Uri Ehrenfeld has not been back to Egypt since he was released from prison, despite two decades of peace. Now, however, he is trying to find sponsors to bring the group of former POWs to the Sinai outposts where they were captured and the Abassiya Prison where they were held.

’We all feel the need to close the circle by going back there,’ he says.

Rather than pushing political opinions to the Left or the Right, Avneri says, the prison experience generally strengthened each prisoner’s pre-existing politics. All three of the former POWs interviewed for this story spoke positively of the possibility of reaching peace with the Arabs.

’The fact that people aren’t dying on the Egyptian border anymore is enough,’ Ehrenfeld says. Even if peace proves to be temporary, ’it has saved a lot of lives. I’m not one of those people who believe in the holiness of a piece of land. What’s holy is the life of a human being.’

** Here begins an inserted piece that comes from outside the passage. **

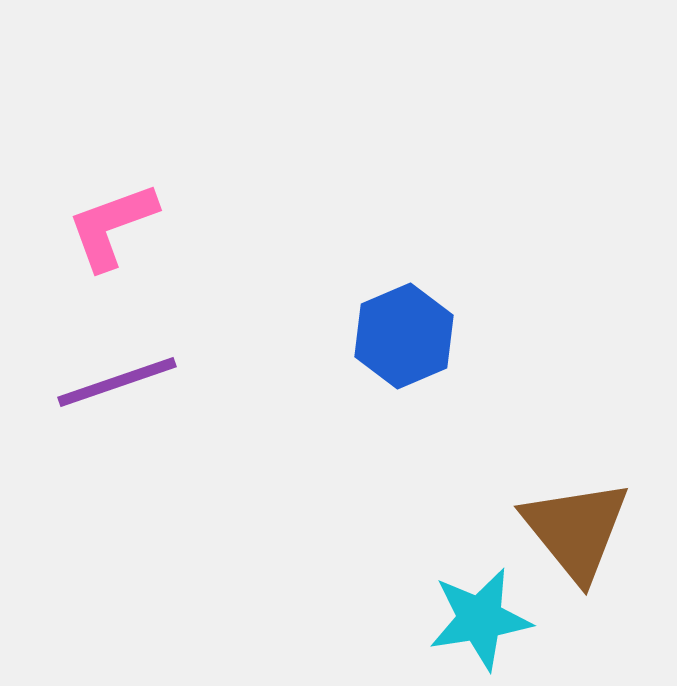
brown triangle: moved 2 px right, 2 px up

Shimrich says it will take even longer to achieve real peace with Syria than with Egypt, which has taken great pains to avoid normalization with Israel over the past two decades. Hatred of Israel and Jews is even more deeply ingrained in the Syrian psyche, says Shimrich, who grew up there.

As an example, he mentions Syrian methods of teaching arithmetic. They don’t ask children, he says, ’if you have four apples and eat one, how many are left,’ but rather ’if you have four Jews and you slaughter three, how many are left?’

’The Syrians have a real problem [with Jews],’ he says. ’They’re taught that Jews are like animals, that they have no right to exist on earth. It will take generations to undo that.

’In my opinion it’s good to make peace,’ he adds, ’and even to give back land, but in stages. We need to see what their reaction is and what kind of peace they’re willing to give us in return.’

At the time of his captivity — traversing Syrian territory, seeing the hate in the eyes of children shouting ’Death to the Jews!’ - Avneri didn’t believe the two countries could ever make peace. Now, he said, he does.

One of the reasons for his change of heart was a visit he made to Egypt, where he was deeply affected by a photograph he took at Sadat’s tomb with a smiling Egyptian soldier.

’I saw that it is possible for people’s opinions to change,’ he says.

Like Shimrich, Avneri says he, too, would probably travel to Syria if it ever made peace with Israel. More recently, he and other former POWs, together with their families, last month visited the Hermon outpost where they were taken captive a quarter-century ago.

Avneri was profoundly moved on the visit — by the fact that his six-year-old daughter was most preoccupied with the popsicle a soldier had given her that was melting on her hand.

’I saw in that the continuation of life, ’ Avneri says.

’That was the beautiful part, to realize that above and beyond everything, life goes on.’